Take from the records below each line that holds "RADS".

· · · · ·

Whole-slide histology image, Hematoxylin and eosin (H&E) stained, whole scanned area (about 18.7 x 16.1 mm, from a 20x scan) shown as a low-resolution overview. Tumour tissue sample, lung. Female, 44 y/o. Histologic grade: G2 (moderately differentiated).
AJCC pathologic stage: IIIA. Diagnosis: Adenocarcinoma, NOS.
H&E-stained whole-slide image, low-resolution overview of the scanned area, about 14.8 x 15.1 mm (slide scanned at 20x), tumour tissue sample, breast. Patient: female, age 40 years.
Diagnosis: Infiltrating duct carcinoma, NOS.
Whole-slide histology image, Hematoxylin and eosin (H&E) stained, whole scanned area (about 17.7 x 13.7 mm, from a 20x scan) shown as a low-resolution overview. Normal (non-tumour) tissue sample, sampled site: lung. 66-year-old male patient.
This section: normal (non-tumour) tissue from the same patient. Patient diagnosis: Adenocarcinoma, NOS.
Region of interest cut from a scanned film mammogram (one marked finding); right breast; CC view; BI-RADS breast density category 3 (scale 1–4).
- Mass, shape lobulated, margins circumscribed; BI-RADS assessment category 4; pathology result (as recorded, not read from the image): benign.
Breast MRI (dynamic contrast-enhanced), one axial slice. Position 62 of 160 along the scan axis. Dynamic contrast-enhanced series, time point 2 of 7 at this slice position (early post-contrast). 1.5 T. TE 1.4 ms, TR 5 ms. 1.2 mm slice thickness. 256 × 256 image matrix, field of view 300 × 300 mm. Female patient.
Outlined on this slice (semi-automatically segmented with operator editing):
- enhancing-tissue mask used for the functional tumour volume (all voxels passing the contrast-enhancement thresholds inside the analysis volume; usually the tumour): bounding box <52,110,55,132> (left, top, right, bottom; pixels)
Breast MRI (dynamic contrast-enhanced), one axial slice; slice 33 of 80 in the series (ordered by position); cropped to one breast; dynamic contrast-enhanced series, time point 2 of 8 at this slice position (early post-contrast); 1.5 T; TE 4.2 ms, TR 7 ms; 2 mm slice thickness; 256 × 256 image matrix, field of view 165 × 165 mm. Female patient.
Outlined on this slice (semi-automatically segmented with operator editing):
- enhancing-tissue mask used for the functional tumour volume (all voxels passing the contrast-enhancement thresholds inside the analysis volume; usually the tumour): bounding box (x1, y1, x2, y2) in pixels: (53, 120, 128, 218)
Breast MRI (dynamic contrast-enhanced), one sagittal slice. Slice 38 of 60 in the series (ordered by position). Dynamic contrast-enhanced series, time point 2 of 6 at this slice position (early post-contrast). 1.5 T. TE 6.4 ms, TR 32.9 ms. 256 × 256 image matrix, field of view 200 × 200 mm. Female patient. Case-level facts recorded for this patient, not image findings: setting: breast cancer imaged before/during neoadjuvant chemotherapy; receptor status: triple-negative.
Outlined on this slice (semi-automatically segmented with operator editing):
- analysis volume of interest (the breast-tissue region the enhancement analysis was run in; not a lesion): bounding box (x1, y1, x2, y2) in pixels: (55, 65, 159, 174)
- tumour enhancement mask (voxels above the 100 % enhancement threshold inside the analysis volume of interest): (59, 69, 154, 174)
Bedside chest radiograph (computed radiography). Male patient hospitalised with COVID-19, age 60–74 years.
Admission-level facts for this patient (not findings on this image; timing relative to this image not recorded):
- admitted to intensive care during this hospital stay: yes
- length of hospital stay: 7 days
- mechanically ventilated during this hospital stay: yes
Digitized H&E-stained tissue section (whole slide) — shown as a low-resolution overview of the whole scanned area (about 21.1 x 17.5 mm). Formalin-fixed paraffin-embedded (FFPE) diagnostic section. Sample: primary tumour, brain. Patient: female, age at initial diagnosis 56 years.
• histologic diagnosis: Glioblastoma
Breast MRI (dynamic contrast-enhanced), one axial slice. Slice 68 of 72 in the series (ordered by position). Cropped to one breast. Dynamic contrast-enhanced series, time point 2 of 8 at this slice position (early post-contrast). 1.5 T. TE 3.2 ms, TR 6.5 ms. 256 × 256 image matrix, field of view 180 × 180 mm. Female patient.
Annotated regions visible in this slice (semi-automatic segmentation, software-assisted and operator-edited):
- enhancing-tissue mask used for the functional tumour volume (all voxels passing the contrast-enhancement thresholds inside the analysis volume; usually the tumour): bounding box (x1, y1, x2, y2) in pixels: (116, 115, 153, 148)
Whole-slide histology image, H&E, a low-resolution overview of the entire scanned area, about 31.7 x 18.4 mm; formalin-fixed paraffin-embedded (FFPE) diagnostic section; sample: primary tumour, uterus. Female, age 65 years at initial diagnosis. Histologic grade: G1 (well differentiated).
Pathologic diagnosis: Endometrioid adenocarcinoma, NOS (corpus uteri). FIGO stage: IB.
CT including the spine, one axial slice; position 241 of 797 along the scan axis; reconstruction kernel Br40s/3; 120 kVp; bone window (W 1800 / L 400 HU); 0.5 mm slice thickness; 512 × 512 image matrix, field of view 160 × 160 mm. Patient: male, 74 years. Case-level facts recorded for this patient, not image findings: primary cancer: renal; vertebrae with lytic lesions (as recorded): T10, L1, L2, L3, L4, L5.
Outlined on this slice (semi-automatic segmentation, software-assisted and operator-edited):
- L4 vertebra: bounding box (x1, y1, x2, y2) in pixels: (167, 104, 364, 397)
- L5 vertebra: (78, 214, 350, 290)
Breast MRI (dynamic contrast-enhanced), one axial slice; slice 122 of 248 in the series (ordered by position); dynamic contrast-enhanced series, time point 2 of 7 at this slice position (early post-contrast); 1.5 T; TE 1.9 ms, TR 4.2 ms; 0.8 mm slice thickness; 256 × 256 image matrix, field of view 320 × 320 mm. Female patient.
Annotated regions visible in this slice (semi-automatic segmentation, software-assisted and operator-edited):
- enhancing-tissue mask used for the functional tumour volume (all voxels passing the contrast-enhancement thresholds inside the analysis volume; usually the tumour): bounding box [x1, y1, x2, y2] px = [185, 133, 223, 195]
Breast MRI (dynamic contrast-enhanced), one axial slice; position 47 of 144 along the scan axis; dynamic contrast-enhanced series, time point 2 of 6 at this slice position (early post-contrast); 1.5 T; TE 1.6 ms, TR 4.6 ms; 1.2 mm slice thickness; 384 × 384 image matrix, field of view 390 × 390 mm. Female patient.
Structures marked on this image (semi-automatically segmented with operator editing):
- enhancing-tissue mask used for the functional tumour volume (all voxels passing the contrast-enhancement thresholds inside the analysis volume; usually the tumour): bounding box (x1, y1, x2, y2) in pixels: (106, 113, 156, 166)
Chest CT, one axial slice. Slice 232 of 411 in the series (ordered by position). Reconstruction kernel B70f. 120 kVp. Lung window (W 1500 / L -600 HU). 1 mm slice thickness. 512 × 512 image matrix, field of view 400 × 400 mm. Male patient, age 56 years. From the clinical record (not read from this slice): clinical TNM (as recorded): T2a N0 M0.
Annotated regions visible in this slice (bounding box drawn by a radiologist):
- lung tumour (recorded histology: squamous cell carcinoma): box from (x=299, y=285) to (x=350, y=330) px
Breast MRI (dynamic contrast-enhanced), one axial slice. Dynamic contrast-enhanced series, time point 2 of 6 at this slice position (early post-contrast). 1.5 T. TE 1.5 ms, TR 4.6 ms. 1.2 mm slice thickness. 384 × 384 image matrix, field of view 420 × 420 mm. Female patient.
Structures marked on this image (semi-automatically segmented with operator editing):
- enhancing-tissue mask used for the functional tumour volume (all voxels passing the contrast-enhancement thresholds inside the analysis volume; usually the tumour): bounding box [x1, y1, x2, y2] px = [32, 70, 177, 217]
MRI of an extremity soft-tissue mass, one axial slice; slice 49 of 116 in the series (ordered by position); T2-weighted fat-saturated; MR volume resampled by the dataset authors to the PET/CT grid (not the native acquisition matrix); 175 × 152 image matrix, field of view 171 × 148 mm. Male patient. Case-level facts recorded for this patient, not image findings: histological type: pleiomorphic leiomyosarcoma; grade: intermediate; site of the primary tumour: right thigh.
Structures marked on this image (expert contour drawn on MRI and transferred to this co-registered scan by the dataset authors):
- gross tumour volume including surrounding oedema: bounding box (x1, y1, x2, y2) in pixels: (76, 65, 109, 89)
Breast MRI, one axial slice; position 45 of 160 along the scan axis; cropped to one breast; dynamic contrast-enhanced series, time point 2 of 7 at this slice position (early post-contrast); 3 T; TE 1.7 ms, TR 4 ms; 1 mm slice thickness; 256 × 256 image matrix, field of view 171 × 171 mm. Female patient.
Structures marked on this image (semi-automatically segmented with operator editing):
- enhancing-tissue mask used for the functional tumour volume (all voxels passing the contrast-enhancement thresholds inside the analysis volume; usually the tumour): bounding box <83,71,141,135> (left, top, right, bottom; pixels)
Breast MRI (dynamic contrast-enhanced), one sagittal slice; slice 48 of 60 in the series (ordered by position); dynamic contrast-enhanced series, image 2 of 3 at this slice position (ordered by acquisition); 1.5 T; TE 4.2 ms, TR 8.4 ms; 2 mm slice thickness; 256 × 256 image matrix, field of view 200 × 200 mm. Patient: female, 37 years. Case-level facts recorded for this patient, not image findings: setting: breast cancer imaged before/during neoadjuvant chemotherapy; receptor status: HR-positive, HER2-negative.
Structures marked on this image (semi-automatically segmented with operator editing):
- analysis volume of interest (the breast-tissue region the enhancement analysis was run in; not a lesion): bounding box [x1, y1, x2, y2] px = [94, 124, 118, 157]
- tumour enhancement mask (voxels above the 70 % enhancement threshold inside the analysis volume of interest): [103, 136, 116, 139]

· · · · ·

## Task response:
Region of interest cut from a scanned film mammogram (one marked finding); right breast; CC view; BI-RADS breast density category 3 (scale 1–4).
- Mass, shape lobulated, margins circumscribed; BI-RADS assessment category 4; pathology result (as recorded, not read from the image): benign.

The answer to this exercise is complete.